Building security into the process early is excellent.
But please don’t ever say obscurity is beneficial. You point out that obscuring your database helps make it a bit harder to understand but if a hacker has just downloaded the entire thing they’ve got unlimited time to make sense of it. No expert would ever pat someone on the back for “obscurity” as part of their defense for a reason. It’s not a defense.
As a founder, it’s easy to think we’re too small to be targeted, but this article highlights the reality that no startup is too small for cyber threats. Great read for indie-founders, especially for those of us focusing on SaaS products and digital platforms.
This article hits home the importance of integrating security into every aspect of startup development. It’s refreshing to see a realistic portrayal of startup security challenges, emphasizing that no system is entirely secure.
Security’s gotta be front of mind from the start, no excuses.

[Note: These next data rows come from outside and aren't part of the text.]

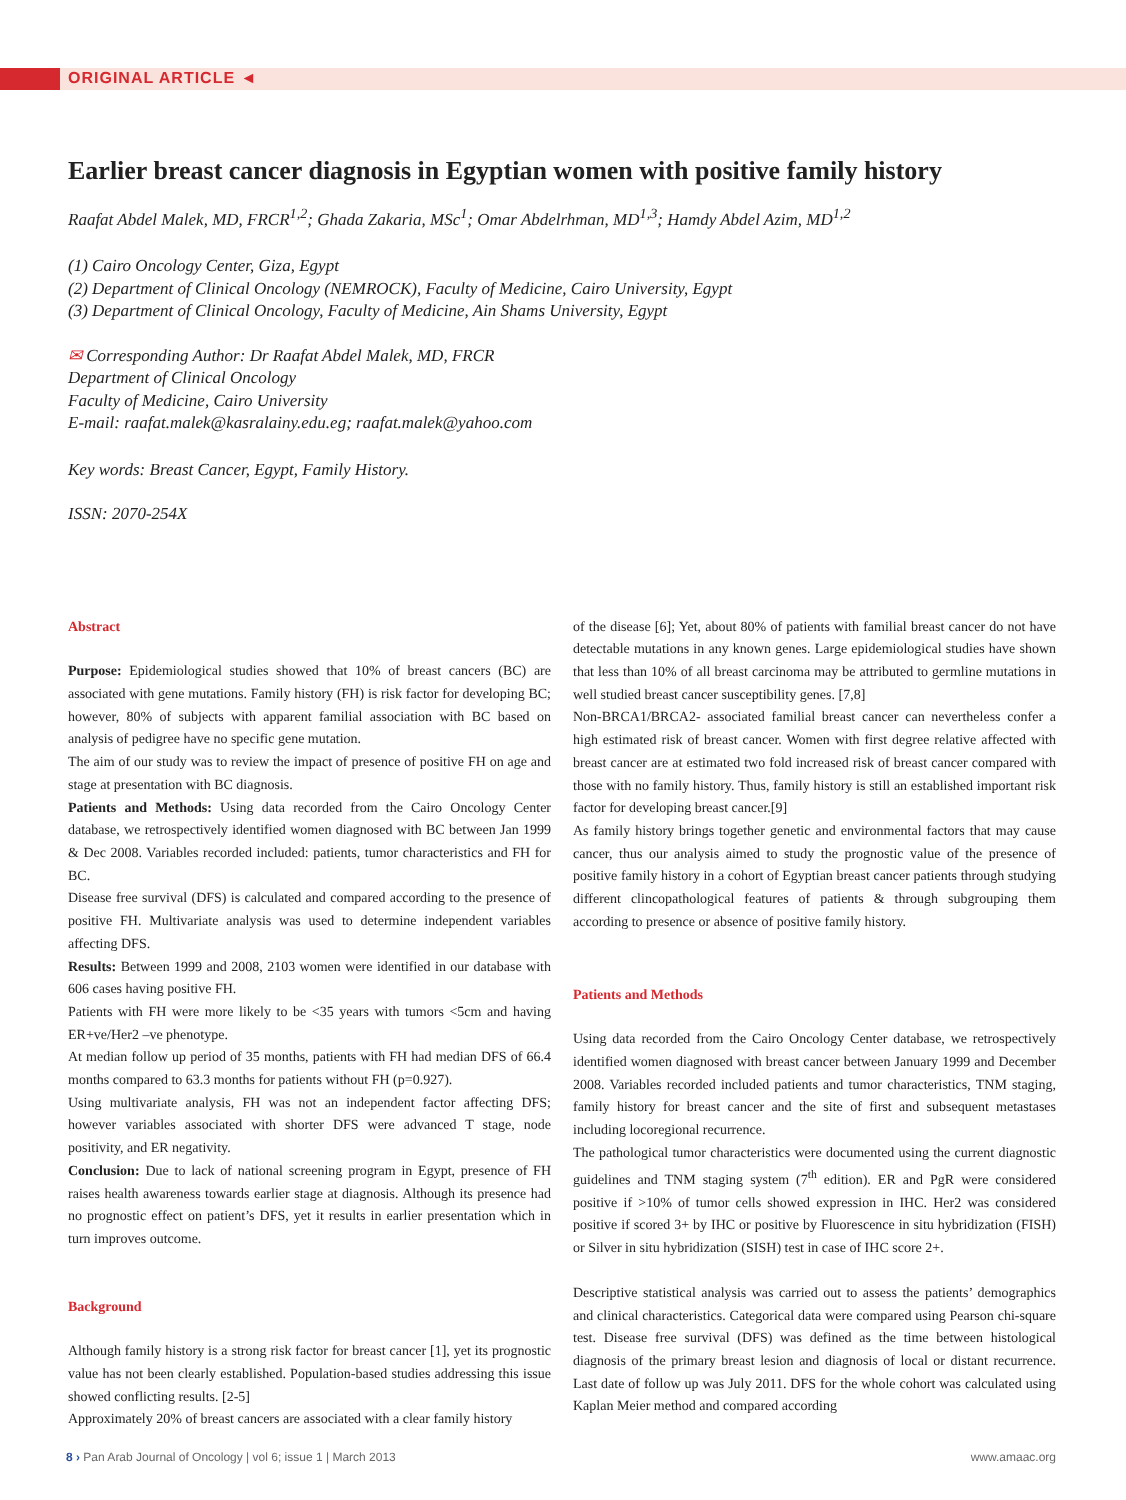ORIGINAL ARTICLE ◄
Earlier breast cancer diagnosis in Egyptian women with positive family history
Raafat Abdel Malek, MD, FRCR<sup>1,2</sup>; Ghada Zakaria, MSc<sup>1</sup>; Omar Abdelrhman, MD<sup>1,3</sup>; Hamdy Abdel Azim, MD<sup>1,2</sup>
(1) Cairo Oncology Center, Giza, Egypt
(2) Department of Clinical Oncology (NEMROCK), Faculty of Medicine, Cairo University, Egypt
(3) Department of Clinical Oncology, Faculty of Medicine, Ain Shams University, Egypt
✉ Corresponding Author: Dr Raafat Abdel Malek, MD, FRCR
Department of Clinical Oncology
Faculty of Medicine, Cairo University
E-mail: raafat.malek@kasralainy.edu.eg; raafat.malek@yahoo.com
Key words: Breast Cancer, Egypt, Family History.
ISSN: 2070-254X
Abstract
Purpose: Epidemiological studies showed that 10% of breast cancers (BC) are associated with gene mutations. Family history (FH) is risk factor for developing BC; however, 80% of subjects with apparent familial association with BC based on analysis of pedigree have no specific gene mutation.
The aim of our study was to review the impact of presence of positive FH on age and stage at presentation with BC diagnosis.
Patients and Methods: Using data recorded from the Cairo Oncology Center database, we retrospectively identified women diagnosed with BC between Jan 1999 & Dec 2008. Variables recorded included: patients, tumor characteristics and FH for BC.
Disease free survival (DFS) is calculated and compared according to the presence of positive FH. Multivariate analysis was used to determine independent variables affecting DFS.
Results: Between 1999 and 2008, 2103 women were identified in our database with 606 cases having positive FH.
Patients with FH were more likely to be <35 years with tumors <5cm and having ER+ve/Her2 –ve phenotype.
At median follow up period of 35 months, patients with FH had median DFS of 66.4 months compared to 63.3 months for patients without FH (p=0.927).
Using multivariate analysis, FH was not an independent factor affecting DFS; however variables associated with shorter DFS were advanced T stage, node positivity, and ER negativity.
Conclusion: Due to lack of national screening program in Egypt, presence of FH raises health awareness towards earlier stage at diagnosis. Although its presence had no prognostic effect on patient’s DFS, yet it results in earlier presentation which in turn improves outcome.
Background
Although family history is a strong risk factor for breast cancer [1], yet its prognostic value has not been clearly established. Population-based studies addressing this issue showed conflicting results. [2-5]
Approximately 20% of breast cancers are associated with a clear family history
of the disease [6]; Yet, about 80% of patients with familial breast cancer do not have detectable mutations in any known genes. Large epidemiological studies have shown that less than 10% of all breast carcinoma may be attributed to germline mutations in well studied breast cancer susceptibility genes. [7,8]
Non-BRCA1/BRCA2- associated familial breast cancer can nevertheless confer a high estimated risk of breast cancer. Women with first degree relative affected with breast cancer are at estimated two fold increased risk of breast cancer compared with those with no family history. Thus, family history is still an established important risk factor for developing breast cancer.[9]
As family history brings together genetic and environmental factors that may cause cancer, thus our analysis aimed to study the prognostic value of the presence of positive family history in a cohort of Egyptian breast cancer patients through studying different clincopathological features of patients & through subgrouping them according to presence or absence of positive family history.
Patients and Methods
Using data recorded from the Cairo Oncology Center database, we retrospectively identified women diagnosed with breast cancer between January 1999 and December 2008. Variables recorded included patients and tumor characteristics, TNM staging, family history for breast cancer and the site of first and subsequent metastases including locoregional recurrence.
The pathological tumor characteristics were documented using the current diagnostic guidelines and TNM staging system (7<sup>th</sup> edition). ER and PgR were considered positive if >10% of tumor cells showed expression in IHC. Her2 was considered positive if scored 3+ by IHC or positive by Fluorescence in situ hybridization (FISH) or Silver in situ hybridization (SISH) test in case of IHC score 2+.
Descriptive statistical analysis was carried out to assess the patients’ demographics and clinical characteristics. Categorical data were compared using Pearson chi-square test. Disease free survival (DFS) was defined as the time between histological diagnosis of the primary breast lesion and diagnosis of local or distant recurrence. Last date of follow up was July 2011. DFS for the whole cohort was calculated using Kaplan Meier method and compared according
8 › Pan Arab Journal of Oncology | vol 6; issue 1 | March 2013 www.amaac.org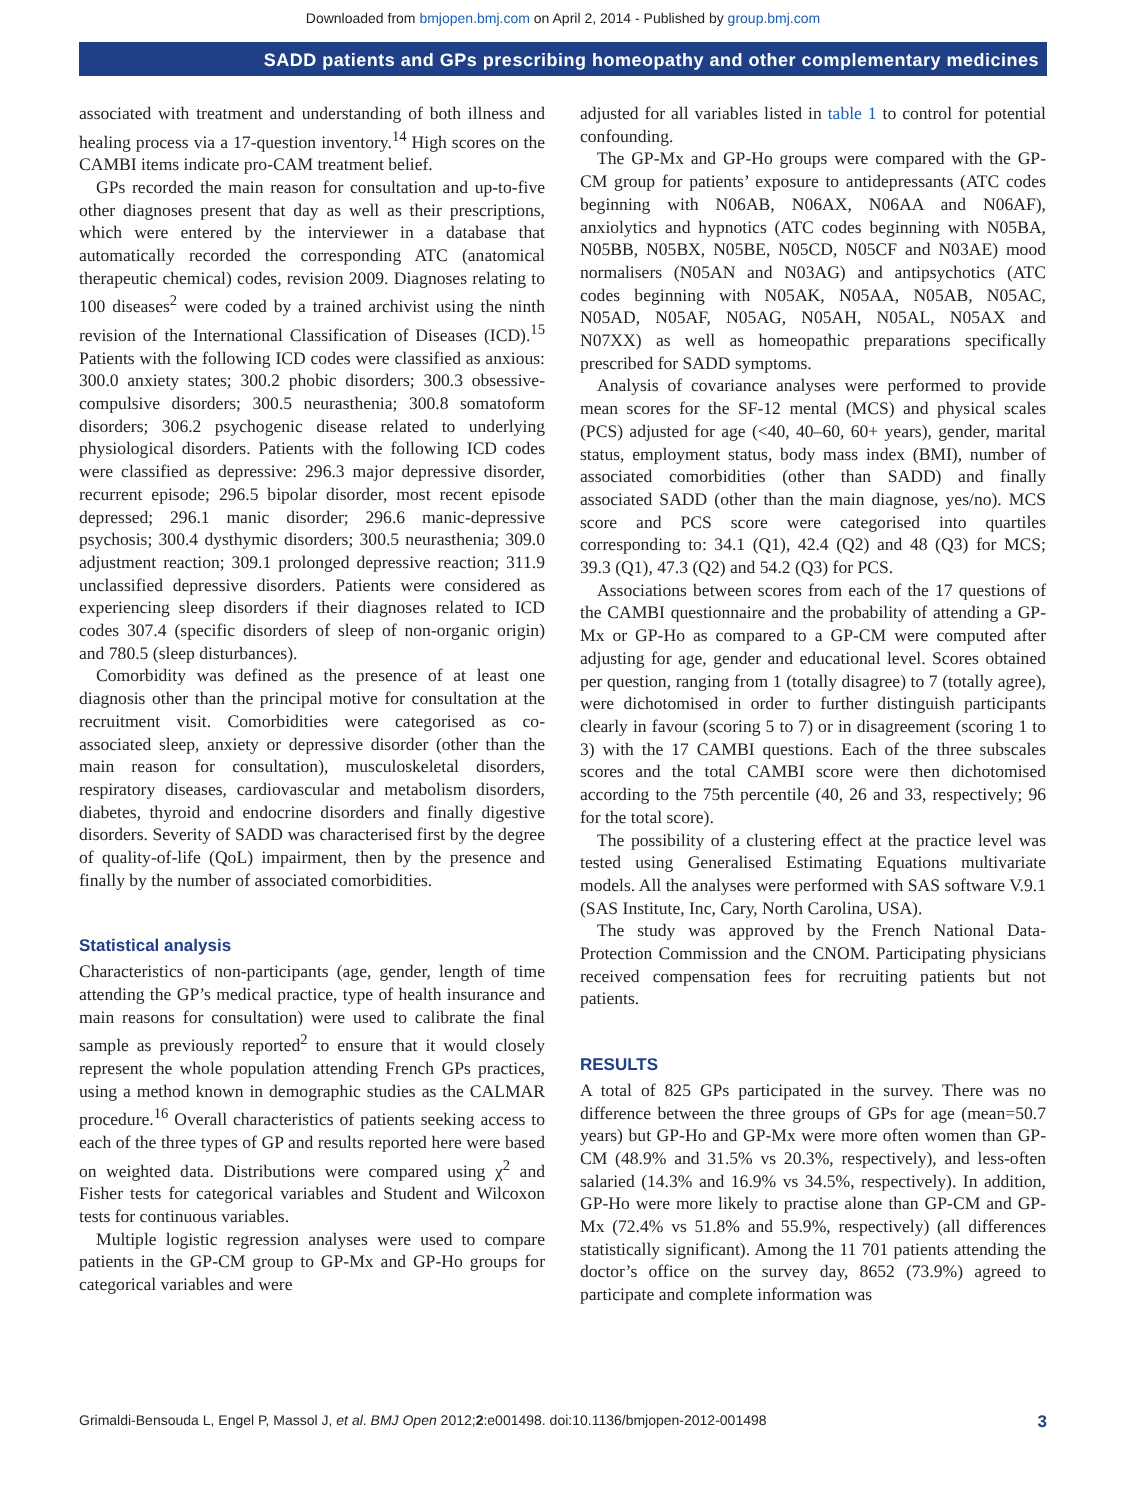Downloaded from bmjopen.bmj.com on April 2, 2014 - Published by group.bmj.com
SADD patients and GPs prescribing homeopathy and other complementary medicines
associated with treatment and understanding of both illness and healing process via a 17-question inventory.<sup>14</sup> High scores on the CAMBI items indicate pro-CAM treatment belief.
GPs recorded the main reason for consultation and up-to-five other diagnoses present that day as well as their prescriptions, which were entered by the interviewer in a database that automatically recorded the corresponding ATC (anatomical therapeutic chemical) codes, revision 2009. Diagnoses relating to 100 diseases<sup>2</sup> were coded by a trained archivist using the ninth revision of the International Classification of Diseases (ICD).<sup>15</sup> Patients with the following ICD codes were classified as anxious: 300.0 anxiety states; 300.2 phobic disorders; 300.3 obsessive-compulsive disorders; 300.5 neurasthenia; 300.8 somatoform disorders; 306.2 psychogenic disease related to underlying physiological disorders. Patients with the following ICD codes were classified as depressive: 296.3 major depressive disorder, recurrent episode; 296.5 bipolar disorder, most recent episode depressed; 296.1 manic disorder; 296.6 manic-depressive psychosis; 300.4 dysthymic disorders; 300.5 neurasthenia; 309.0 adjustment reaction; 309.1 prolonged depressive reaction; 311.9 unclassified depressive disorders. Patients were considered as experiencing sleep disorders if their diagnoses related to ICD codes 307.4 (specific disorders of sleep of non-organic origin) and 780.5 (sleep disturbances).
Comorbidity was defined as the presence of at least one diagnosis other than the principal motive for consultation at the recruitment visit. Comorbidities were categorised as co-associated sleep, anxiety or depressive disorder (other than the main reason for consultation), musculoskeletal disorders, respiratory diseases, cardiovascular and metabolism disorders, diabetes, thyroid and endocrine disorders and finally digestive disorders. Severity of SADD was characterised first by the degree of quality-of-life (QoL) impairment, then by the presence and finally by the number of associated comorbidities.
Statistical analysis
Characteristics of non-participants (age, gender, length of time attending the GP’s medical practice, type of health insurance and main reasons for consultation) were used to calibrate the final sample as previously reported<sup>2</sup> to ensure that it would closely represent the whole population attending French GPs practices, using a method known in demographic studies as the CALMAR procedure.<sup>16</sup> Overall characteristics of patients seeking access to each of the three types of GP and results reported here were based on weighted data. Distributions were compared using χ<sup>2</sup> and Fisher tests for categorical variables and Student and Wilcoxon tests for continuous variables.
Multiple logistic regression analyses were used to compare patients in the GP-CM group to GP-Mx and GP-Ho groups for categorical variables and were
adjusted for all variables listed in table 1 to control for potential confounding.
The GP-Mx and GP-Ho groups were compared with the GP-CM group for patients’ exposure to antidepressants (ATC codes beginning with N06AB, N06AX, N06AA and N06AF), anxiolytics and hypnotics (ATC codes beginning with N05BA, N05BB, N05BX, N05BE, N05CD, N05CF and N03AE) mood normalisers (N05AN and N03AG) and antipsychotics (ATC codes beginning with N05AK, N05AA, N05AB, N05AC, N05AD, N05AF, N05AG, N05AH, N05AL, N05AX and N07XX) as well as homeopathic preparations specifically prescribed for SADD symptoms.
Analysis of covariance analyses were performed to provide mean scores for the SF-12 mental (MCS) and physical scales (PCS) adjusted for age (<40, 40–60, 60+ years), gender, marital status, employment status, body mass index (BMI), number of associated comorbidities (other than SADD) and finally associated SADD (other than the main diagnose, yes/no). MCS score and PCS score were categorised into quartiles corresponding to: 34.1 (Q1), 42.4 (Q2) and 48 (Q3) for MCS; 39.3 (Q1), 47.3 (Q2) and 54.2 (Q3) for PCS.
Associations between scores from each of the 17 questions of the CAMBI questionnaire and the probability of attending a GP-Mx or GP-Ho as compared to a GP-CM were computed after adjusting for age, gender and educational level. Scores obtained per question, ranging from 1 (totally disagree) to 7 (totally agree), were dichotomised in order to further distinguish participants clearly in favour (scoring 5 to 7) or in disagreement (scoring 1 to 3) with the 17 CAMBI questions. Each of the three subscales scores and the total CAMBI score were then dichotomised according to the 75th percentile (40, 26 and 33, respectively; 96 for the total score).
The possibility of a clustering effect at the practice level was tested using Generalised Estimating Equations multivariate models. All the analyses were performed with SAS software V.9.1 (SAS Institute, Inc, Cary, North Carolina, USA).
The study was approved by the French National Data-Protection Commission and the CNOM. Participating physicians received compensation fees for recruiting patients but not patients.
RESULTS
A total of 825 GPs participated in the survey. There was no difference between the three groups of GPs for age (mean=50.7 years) but GP-Ho and GP-Mx were more often women than GP-CM (48.9% and 31.5% vs 20.3%, respectively), and less-often salaried (14.3% and 16.9% vs 34.5%, respectively). In addition, GP-Ho were more likely to practise alone than GP-CM and GP-Mx (72.4% vs 51.8% and 55.9%, respectively) (all differences statistically significant). Among the 11 701 patients attending the doctor’s office on the survey day, 8652 (73.9%) agreed to participate and complete information was
Grimaldi-Bensouda L, Engel P, Massol J, et al. BMJ Open 2012;2:e001498. doi:10.1136/bmjopen-2012-001498 3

This write-up nails it – don’t wait until you’re in hot water to start thinking about it. And yeah, keeping your stuff updated seems like a no-brainer but seriously, so many folks just… don’t. Just set a reminder or something to check for updates on the regular. It’s such an easy thing to do but can save you from a world of hurt.
I once overlooked regular security checks thinking my small project wouldn’t attract attention, but a minor breach proved I was wrong. It taught me that simple habits like changing passwords and basic encryption can save a lot of headaches later.